尽管我们学会了一些简单的查询方法，但是以上的方法未免显得有些不够灵活。如果我们想要按照某些条件进行查询呢？

使用 loc 方法我们可以实现条件查询。这里给出三个场景，帮助我们去理解条件查询的运用。

问题 1：老板说，帮我找出年龄小于 37 岁的人的全部信息，如何去做？

data.loc[data['age']<37].head()

	age	workclass	fnlwgt	education	education-num	marital-status	occupation	relationship	race	sex	capital-gain	hours-per-week	native-country	salary
4	28	Private	338409	Bachelors	13	Married-civ-spouse	Prof-specialty	Wife	Black	Female	0	40	Cuba	<=50K
8	31	Private	45781	Masters	14	Never-married	Prof-specialty	Not-in-family	White	Female	14084	50	United-States	>50K
11	30	State-gov	141297	Bachelors	13	Married-civ-spouse	Prof-specialty	Husband	Asian-Pac-Islander	Male	0	40	India	>50K
12	23	Private	122272	Bachelors	13	Never-married	Adm-clerical	Own-child	White	Female	0	30	United-States	<=50K
13	32	Private	205019	Assoc-acdm	12	Never-married	Sales	Not-in-family	Black	Male	0	50	United-States	<=50K

问题 2：老板说，帮我找出年龄小于 37 岁，且 education-num 为 13 的人的全部信息，如何去做？
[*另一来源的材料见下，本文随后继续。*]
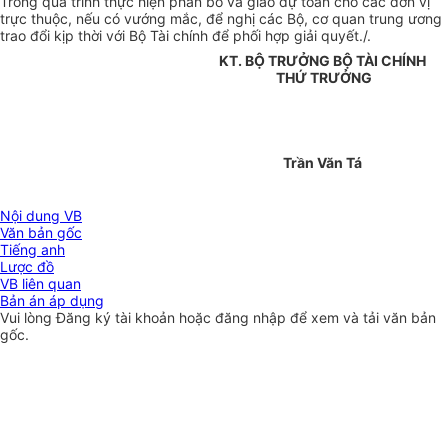
Trong quá trình thực hiện phân bổ và giao dự toán cho các đơn vị
trực thuộc, nếu có vướng mắc, để nghị các Bộ, cơ quan trung ương
trao đổi kịp thời với Bộ Tài chính để phối hợp giải quyết./.
KT. BỘ TRƯỞNG BỘ TÀI CHÍNH
THỨ TRƯỞNG
Trần Văn Tá
Nội dung VB
Văn bản gốc
Tiếng anh
Lược đồ
VB liên quan
Bản án áp dụng
Vui lòng
Đăng ký
tài khoản hoặc
đăng nhập
để xem và tải văn bản
gốc.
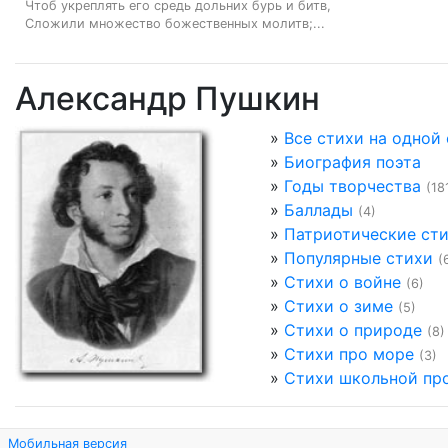
Чтоб укреплять его средь дольних бурь и битв,

Сложили множество божественных молитв;...
Александр Пушкин
»
Все стихи на одной
»
Биография поэта
»
Годы творчества
(18
»
Баллады
(4)
»
Патриотические ст
»
Популярные стихи
(
»
Стихи о войне
(6)
»
Стихи о зиме
(5)
»
Стихи о природе
(8)
»
Стихи про море
(3)
»
Стихи школьной пр
Мобильная версия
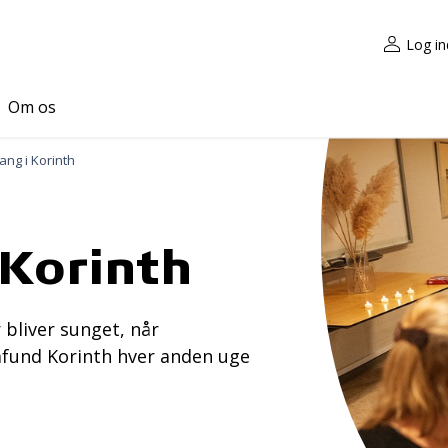
Log in
Om os
ang i Korinth
 Korinth
 bliver sunget, når
mfund Korinth hver anden uge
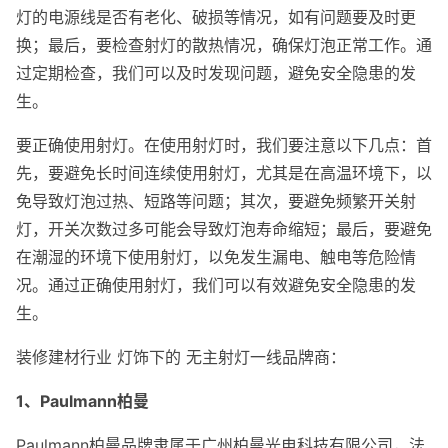
灯的电源线是否有老化、破损等情况，如有问题要及时更
换；最后，要检查射灯的散热情况，确保灯泡正常工作。通
过定期检查，我们可以及时发现问题，避免安全隐患的发
生。
要正确使用射灯。在使用射灯时，我们要注意以下几点：首
先，要避免长时间连续使用射灯，尤其是在高温环境下，以
免导致灯泡过热、短路等问题；其次，要避免频繁开关射
灯，开关次数过多可能会导致灯泡寿命缩短；最后，要避免
在潮湿的环境下使用射灯，以免发生漏电、触电等危险情
况。通过正确使用射灯，我们可以有效避免安全隐患的发
生。
装修建材行业 灯饰下的 无主射灯一线品牌商：
1、Paulmann柏曼
Paulmann柏曼品牌隶属于广州柏曼光电科技有限公司，法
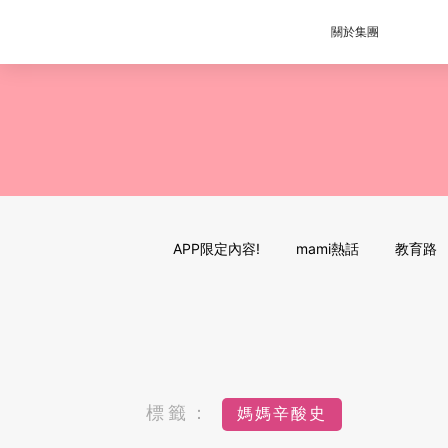
關於集團
APP限定內容!
mami熱話
教育路
標籤：
媽媽辛酸史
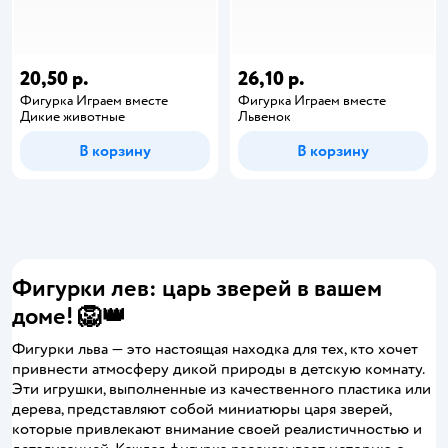
20,50 р.
26,10 р.
Фигурка Играем вместе
Фигурка Играем вместе
Дикие животные
Львенок
В корзину
В корзину
Фигурки лев: царь зверей в вашем
доме! 🦁👑
Фигурки льва — это настоящая находка для тех, кто хочет
привнести атмосферу дикой природы в детскую комнату.
Эти игрушки, выполненные из качественного пластика или
дерева, представляют собой миниатюры царя зверей,
которые привлекают внимание своей реалистичностью и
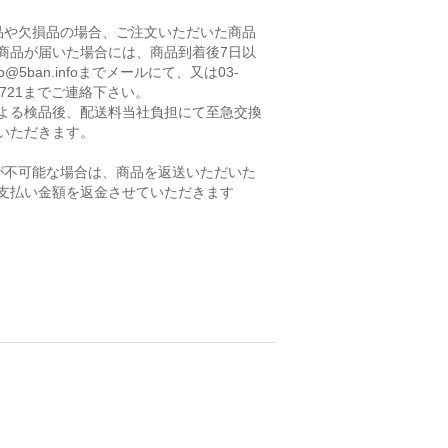
品や欠損品の場合、ご注文いただいた商品
商品が届いた場合には、商品到着後7日以
fo@5ban.infoまでメールにて、又は03-
-2721までご連絡下さい。
よる検品後、配送料当社負担にて至急交換
いただきます。
が不可能な場合は、商品を返送いただいた
支払い金額を返金させていただきます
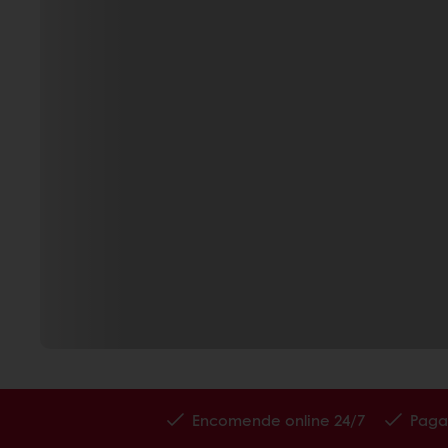
Encomende online 24/7
Paga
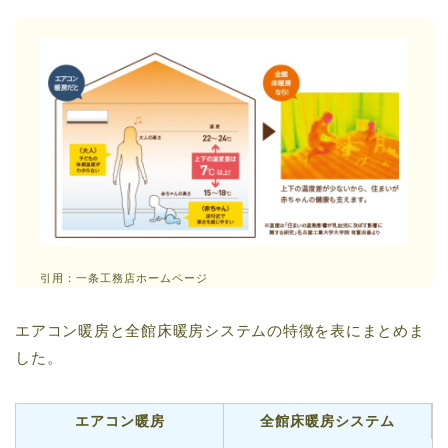
引用：一条工務店ホームページ
エアコン暖房と全館床暖房システムの特徴を表にまとめま
した。
エアコン暖房
全館床暖房システム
data.loc[(data.age<37) & (data['education-num']==13)]
# 在这里，‘&’符号表示的是"与"。表示两个条件同时满足才为真。

	age	workclass	fnlwgt	education	education-num	marital-status	occupation	relationship	race	sex	capital-gain	capital-loss	hours-per-week	native-country	salary
4	28	Private	338409	Bachelors	13	Married-civ-spouse	Prof-specialty	Wife	Black	Female	0	0	40	Cuba	<=50K
11	30	State-gov	141297	Bachelors	13	Married-civ-spouse	Prof-specialty	Husband	Asian-Pac-Islander	Male	0	0	40	India	>50K
12	23	Private	122272	Bachelors	13	Never-married	Adm-clerical	Own-child	White	Female	0	0	30	United-States	<=50K
42	24	Private	172987	Bachelors	13	Married-civ-spouse	Tech-support	Husband	White	Male	0	0	50	United-States	<=50K
60	30	Private	59496	Bachelors	13	Married-civ-spouse	Sales	Husband	White	Male	2407	0	40	United-States	<=50K
...	...	...	...	...	...	...	...	...	...	...	...	...	...	...	...
8922	36	Private	66173	Bachelors	13	Never-married	Adm-clerical	Not-in-family	White	Female	0	0	50	United-States	<=50K
8923	21	Private	182823	Bachelors	13	Never-married	Sales	Own-child	White	Male	0	0	30	United-States	<=50K
8928	28	Private	96020	Bachelors	13	Married-civ-spouse	Exec-managerial	Wife	White	Female	0	0	50	United-States	>50K
8950	27	Private	216481	Bachelors	13	Never-married	Prof-specialty	Not-in-family	White	Female	0	0	40	United-States	<=50K
8964	22	Private	199266	Bachelors	13	Never-married	Exec-managerial	Not-in-family	White	Female	0	0	30	United-States	<=50K

713 rows × 15 columns

问题 3：老板说，帮我找出年龄小于 37 岁的，education-num 为 13 的人的 workclass，如何去完成？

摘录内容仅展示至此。